Two letters published in Forum Communications newspapers in Red Wing and Alexandria illustrate the on-going debate in Greater Minnesota about the freedom to marry.
In one letter, a Missouri Synod pastor with long-standing anti-gay sentiments invokes fears that children will be forced to gay marry. In the other, a tenth-grade altar boy notes "if you don’t want a gay marriage, don’t get one."
Ronald Stehr seems confused.He writes in Marriage is moral, religious issue:
. . . This debate over unnatural marriage is so crucial. Kids will be hurt — 97 percent of the children.A 6-year-old girl asked her mother shortly after the November referendum, “Mommy, does this mean I will have to marry a woman?”
What do little boys and girls think of, hope for, dream of but growing up and getting married?
Embedding the possibility of boys marrying boys and girls marrying girls into law will bring into question those dreams, if not destroy them.
This 6-year-old was expressing a fear that she would be forced into something very unusual, something that is difficult if not impossible for children to understand.
There will be more confusion among children and teenagers about their sexual identity.. . .
Although he's not identified in this letter as a Lutheran pastor by the Red Wing Republican Eagle, Stehr has been writing against all things gay since at least March 2008, when he equated the movie "The Bible Tells Me So" with Satan, warning that gay "behavior [was] . . .unnatural, unhealthy and contrary to God's plan." Red Wing's local PFLAG chapter would only confuse the children and besides, millions of kids are orphaned by AIDS in Africa (Stehr seems confused about epidemiology).
In a second letter that month, Stehr claimed that traumatic childhoods create queer folk, who have no choice over their orientation, but who can chose "therapy which has proven successful for thousands (Exodus International, Homosexuals Anonymous, etc.)." In short, pray away the gay, the conversion therapy that the
"ethics guidelines of major mental health organizations in the United States vary from cautionary statements to recommendations that ethical practitioners refrain from practicing conversion therapy (American Psychiatric Association) or from referring patients to those who do (American Counseling Association).
Last year, before the marriage amendment vote, Stehr wrote that he and his wife had lived in the Czech Republic for a year and saw no support for marriage equality:
My wife and I lived in Prague, Czech Republic, for a year. It is the most atheistic city in the world. You would think that without the influence of religion (Christianity, Judaism, Islam, etc.) same-sex marriage would have been approved of long ago. We heard nothing of such a movement. One reason is the traditional family is so very important to them.
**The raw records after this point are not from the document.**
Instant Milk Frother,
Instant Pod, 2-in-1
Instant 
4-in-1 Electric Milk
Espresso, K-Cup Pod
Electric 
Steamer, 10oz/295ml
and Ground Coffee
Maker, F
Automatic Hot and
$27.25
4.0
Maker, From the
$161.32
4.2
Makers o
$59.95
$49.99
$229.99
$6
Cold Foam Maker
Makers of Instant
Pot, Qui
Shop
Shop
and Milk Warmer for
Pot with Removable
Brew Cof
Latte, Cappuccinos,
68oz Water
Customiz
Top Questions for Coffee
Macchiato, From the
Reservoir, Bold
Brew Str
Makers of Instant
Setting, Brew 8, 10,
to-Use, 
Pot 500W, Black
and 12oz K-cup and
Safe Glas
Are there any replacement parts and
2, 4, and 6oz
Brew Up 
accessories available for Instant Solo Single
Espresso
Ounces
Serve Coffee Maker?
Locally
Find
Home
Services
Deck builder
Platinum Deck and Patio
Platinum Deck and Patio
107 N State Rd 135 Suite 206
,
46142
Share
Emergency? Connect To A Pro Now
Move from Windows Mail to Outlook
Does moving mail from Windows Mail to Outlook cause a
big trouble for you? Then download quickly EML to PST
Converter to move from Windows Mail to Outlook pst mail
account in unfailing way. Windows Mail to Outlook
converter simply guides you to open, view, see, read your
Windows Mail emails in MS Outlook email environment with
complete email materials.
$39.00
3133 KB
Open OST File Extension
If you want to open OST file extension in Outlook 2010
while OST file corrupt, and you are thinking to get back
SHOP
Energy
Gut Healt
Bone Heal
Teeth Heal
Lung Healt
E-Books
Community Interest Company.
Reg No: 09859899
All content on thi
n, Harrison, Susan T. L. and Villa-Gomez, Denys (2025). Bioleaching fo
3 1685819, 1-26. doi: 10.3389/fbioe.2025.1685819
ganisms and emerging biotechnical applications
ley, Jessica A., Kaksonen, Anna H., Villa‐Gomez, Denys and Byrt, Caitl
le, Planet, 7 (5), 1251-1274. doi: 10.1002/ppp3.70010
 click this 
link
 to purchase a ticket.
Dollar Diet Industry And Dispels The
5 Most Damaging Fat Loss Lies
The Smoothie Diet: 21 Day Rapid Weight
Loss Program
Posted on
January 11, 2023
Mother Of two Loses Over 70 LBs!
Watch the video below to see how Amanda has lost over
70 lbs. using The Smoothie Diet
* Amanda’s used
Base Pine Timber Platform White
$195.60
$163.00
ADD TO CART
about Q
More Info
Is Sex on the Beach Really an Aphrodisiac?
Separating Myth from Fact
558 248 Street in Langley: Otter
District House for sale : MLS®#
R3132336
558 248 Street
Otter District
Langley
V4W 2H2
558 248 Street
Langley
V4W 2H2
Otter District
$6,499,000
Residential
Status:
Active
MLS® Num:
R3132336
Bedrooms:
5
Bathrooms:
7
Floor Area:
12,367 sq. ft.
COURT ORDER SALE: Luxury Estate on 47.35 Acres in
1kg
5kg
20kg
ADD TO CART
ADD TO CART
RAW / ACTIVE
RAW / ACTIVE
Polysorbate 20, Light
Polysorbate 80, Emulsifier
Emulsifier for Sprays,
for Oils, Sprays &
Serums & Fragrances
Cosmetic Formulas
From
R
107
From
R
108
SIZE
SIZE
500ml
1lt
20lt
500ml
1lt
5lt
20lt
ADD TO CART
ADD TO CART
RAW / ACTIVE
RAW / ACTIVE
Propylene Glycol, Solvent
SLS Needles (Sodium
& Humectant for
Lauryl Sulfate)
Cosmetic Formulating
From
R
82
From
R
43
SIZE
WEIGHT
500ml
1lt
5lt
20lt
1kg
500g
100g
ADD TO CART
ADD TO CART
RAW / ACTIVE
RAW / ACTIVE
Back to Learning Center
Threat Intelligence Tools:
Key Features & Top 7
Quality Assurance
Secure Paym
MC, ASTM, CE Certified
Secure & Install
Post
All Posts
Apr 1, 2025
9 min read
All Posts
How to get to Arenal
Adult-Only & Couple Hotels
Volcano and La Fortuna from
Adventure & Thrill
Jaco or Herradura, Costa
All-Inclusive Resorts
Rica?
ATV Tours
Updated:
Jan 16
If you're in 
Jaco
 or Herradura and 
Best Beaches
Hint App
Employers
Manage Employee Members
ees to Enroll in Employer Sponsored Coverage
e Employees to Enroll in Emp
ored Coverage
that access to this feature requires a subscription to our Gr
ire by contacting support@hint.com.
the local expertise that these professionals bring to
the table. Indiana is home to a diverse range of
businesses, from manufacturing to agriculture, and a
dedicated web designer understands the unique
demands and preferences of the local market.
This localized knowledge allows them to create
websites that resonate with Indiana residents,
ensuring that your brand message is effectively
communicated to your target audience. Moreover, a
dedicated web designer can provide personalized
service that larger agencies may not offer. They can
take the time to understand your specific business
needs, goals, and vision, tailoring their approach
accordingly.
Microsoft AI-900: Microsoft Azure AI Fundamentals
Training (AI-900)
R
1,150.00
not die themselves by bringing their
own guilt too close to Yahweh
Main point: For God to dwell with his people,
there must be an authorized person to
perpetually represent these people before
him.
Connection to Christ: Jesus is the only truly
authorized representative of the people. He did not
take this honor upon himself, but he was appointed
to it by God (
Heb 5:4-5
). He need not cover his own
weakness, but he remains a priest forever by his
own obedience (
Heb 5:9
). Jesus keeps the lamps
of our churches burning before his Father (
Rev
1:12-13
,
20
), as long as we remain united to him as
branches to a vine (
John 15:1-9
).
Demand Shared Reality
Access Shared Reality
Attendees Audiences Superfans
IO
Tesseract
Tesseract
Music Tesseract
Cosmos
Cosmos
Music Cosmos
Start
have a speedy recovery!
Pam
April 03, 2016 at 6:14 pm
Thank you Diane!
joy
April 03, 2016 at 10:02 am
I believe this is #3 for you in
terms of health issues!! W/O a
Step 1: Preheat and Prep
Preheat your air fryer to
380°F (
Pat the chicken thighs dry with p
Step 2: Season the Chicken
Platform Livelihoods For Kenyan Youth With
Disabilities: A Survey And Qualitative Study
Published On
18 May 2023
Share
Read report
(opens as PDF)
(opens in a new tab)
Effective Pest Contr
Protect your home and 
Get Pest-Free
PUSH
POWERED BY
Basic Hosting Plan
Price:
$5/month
Bluestem suspects that the Stehrs might not speak Czech, since registered partnerships have been legal in the Czech Republic since 2006, and polling in 2012 showed that 51 percent of those surveyed in the Eastern European country favored same-sex marriage. He seems confused if he didn't heard of movement on this issue, since there's been a fierce debate in the CR for years.
Stehr is only thinking of the children; in Douglas County, it seems as if the children can think for themselves. Up in the Alexandria Echo Press, 10th grader Alec Roth doesn't appear to be confused in his letter, Gays should be able to marry:
In this free country that we love to live in, there are many times that we may have to swallow our pride to avoid other people’s rights being trampled. The amount of controversy around gay marriage during this age is astonishing; with many people going out of their way to shoot down another’s fundamental and constitutional rights.
While I’ve been through St. Mary’s private and Catholic education, have served the Lord for eight years (and counting) as an altar boy, I still believe that these gays and lesbians wishing to get married should be able to.
These gays and lesbians all have names and lives. They pay taxes, support our local economy, and interact with every aspect of the community. Saying gays don’t deserve to get married is saying that Emma can’t get married, Jason shouldn’t be able to adopt a kid, Scott should never be able to put a ring on the finger of someone he loves.
These people have names, they love everyone for who they are, and most importantly, they love their partners. They need to be fought for. Emma needs to be fought for. Whether it is a sin or not is beside the point.
I for one will not stop a straight atheist couple from getting married just because they don’t have the ceremony in a church. The church legally does not need to honor their marriage, but the government does. Why should it be any different with gays? With this free nation we all hold dear to our hearts, we all need to include everyone in order for our Constitution to work. So please, if you don’t want a gay marriage, don’t get one.
Seems pretty straightforward.
Photo: A same-sex ceremony in the Czech Republic, 2004. Via Radio Prague.